Glioblastoma is the most common and deadly adult brain malignancy. Effective treatment options are currently unavailable; the norm is to perform surgery, followed by harsh chemotherapy drugs. Most patients die within two years and few live past five years -- a statistic that hasn't improved in decades.

The CSHL team recently shed light on the long-running mystery surrounding glioblastoma's aggressiveness. The TP53 gene provides instructions for making the tumor protein P53. This protein acts as a tumor suppressor. A staple in the body's natural cancer defenses, P53 prevents cells from overgrowing and turning into tumors. Almost all cancers depend on P53 becoming mutated, hence disabled. However, in most glioblastoma cases, P53 remains unscathed. The reason for this was unknown.

This question led the researchers to link P53 to another protein, BRD8, which shuts down access to genes in chromosomes. When a gene is wound up tightly, it is as if it were in hibernation, and cannot be used. The team discovered that BRD8 became inappropriately active in glioblastoma. They found that this rogue BRD8 was crippling P53 in a completely new way, keeping many of P53's critical anticancer defenses at rest.

The team implanted tumor cells from glioblastoma patients into mice and observed the tumors growing in their brains. When the researchers inactivated BRD8 via genome editing, P53's arsenal was unlocked and suddenly began actively blocking tumor growth. The tumors stopped growing and the mice lived longer.

The findings suggest that drugs targeting BRD8 could work against glioblastoma.
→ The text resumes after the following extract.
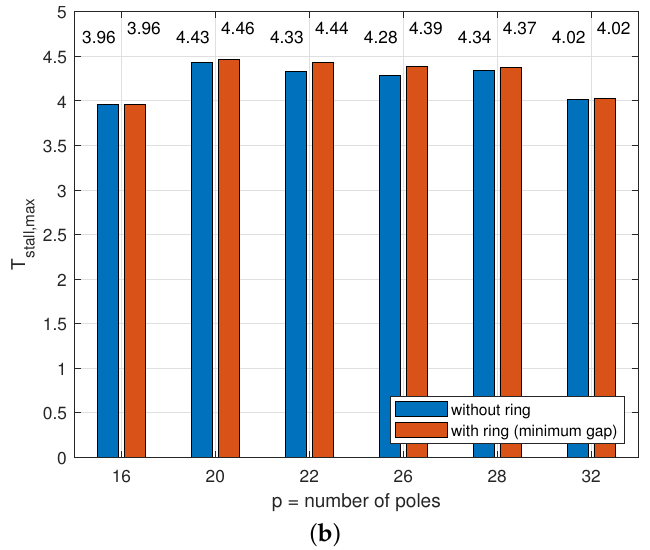
Figure 17. Simulated ( a ) torque derating factor T stall / T uniform,s24p22 and ( b ) maximum stall torque for various slot/pole combinations and for the case without thermal end-winding interconnection and with a thermal end-winding interconnection with a minimum gap between the end-winding and the ring. ( a ) Simulated torque derating factor T stall / T uniform,s24p22 . ( b ) Simulated maximum stall torque (@ T hotspot = 150 ◦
The team hopes their discovery will help turn this deadly brain cancer into a treatable disease and, for the first time, extend the life expectancy of patients who are diagnosed with it.

"It's like BRD8 is saying 'no entry' to P53's tumor-preventing power, but when we hit BRD8 in the right way -- go in there almost like a scalpel, but molecularly -- the tumor is annihilated," CSHL professor and co-author Alea Mills, said in a statement.